The Language Barrier and its Implications

Whilst waiting for an MRI scan in a top central London hospital , I observed two very thought-provoking incidents. As a patient, I have often found communication difficult with my doctors - despite speaking English as a first language and having a good understanding of medical terminology - but I saw a new level of communication challenges.

The first incident was when a patient could not speak English, so had brought her daughter along. The radiographer was asking the daughter, as a translator, the standard questions before the scan about implants and operations. When asking about kidney function, the daughter did not understand the word 'kidney'. I was called for my scan, so do not know what happened. For a scan where the possibility of metal implants could pose a serious health risk, such important preliminary screening questions can not afford to be lost in translation. For such a central London hospital, one would expect a large proportion of patients to not have English as their first language - the cost and trouble of printing the standard questions in other languages must surely be considerably less than the cost and trouble of 'ferro-magnetic accidents' when patients enter the scanner with implants. One other simple solution could be to have a poster of the human body annotated with the heart, brain, eyes, spine and kidneys - the organs mentioned in the questionnaire - which staff can use when trying to explain the questions to patients.

The second incident involved the same issues.
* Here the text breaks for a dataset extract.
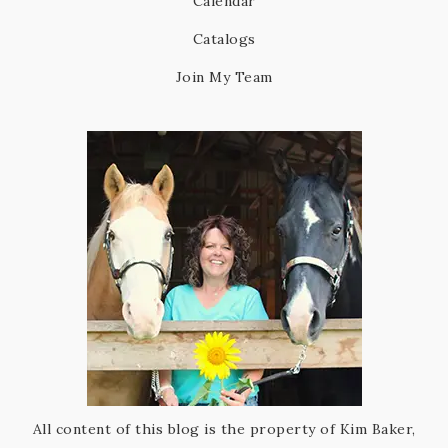
Calendar
Catalogs
Join My Team
All content of this blog is the property of Kim Baker,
This time a man who could not speak English became distressed by the noise of the scanner (they are very loud!) - so much so that the scan was not able to be completed. In previous scans, I have had a parent in the scanning room with me - surely this should be offered to patients who rely on someone else to communicate with the English-speaking technicians? Not being able to complete the scan will have implications for the patients' subsequent diagnosis and care, and also presents a financial concern for the time of the staff and scanner.
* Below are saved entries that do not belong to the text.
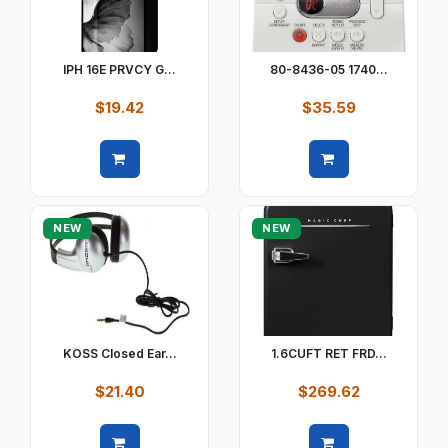
IPH 16E PRVCY G...
80-8436-05 1740...
$19.42
$35.59
Quick view
Quick view
NEW
NEW
KOSS Closed Ear...
1.6CUFT RET FRD...
$21.40
$269.62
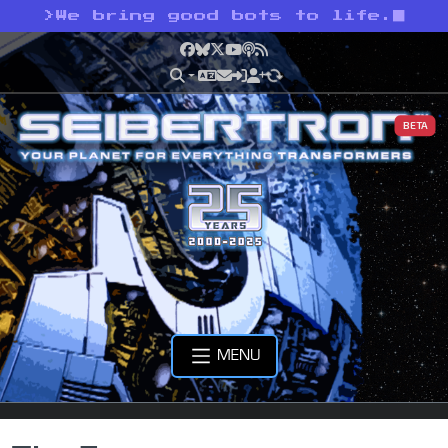
>
We bring good bots to life.
Facebook
Bluesky
X
YouTube
Podcast
RSS
BETA
MENU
With headlines in 2011 suggesting the NHS spent millions and millions on translation, it is difficult to understand why incidents like this still happen in hospitals in some of the most multi-cultural areas of the country!


The Stroke Association has published a report about the level of after-care patients who have had strokes receive. I can identify with the frustrations of the Association and patients affected.
The new thrombolytic treatments and emergency response are indeed saving lives, but a lot more unglamourous work needs to be done in the follow-up. There are no block-buster drugs and a limited selection of technology to rely on that can replicate good care. The after-care requires a significant infrastructure and human hours - which is always going to difficult to source and fund.
The time after a discharge can be the scariest part of any episode of ill health - with no medical staff on hand. It is important to save lives in A&E, but equally important to provide those survivors with a quality of life that is worth the investment in life-saving treatments - which requires human time. Fighting the stroke, or any health condition, in A&E should be the very beginning of a care plan. The issues highlighted by the Stroke Association are sadly not unique, and could apply to the sentiments of many patients with a range of conditions.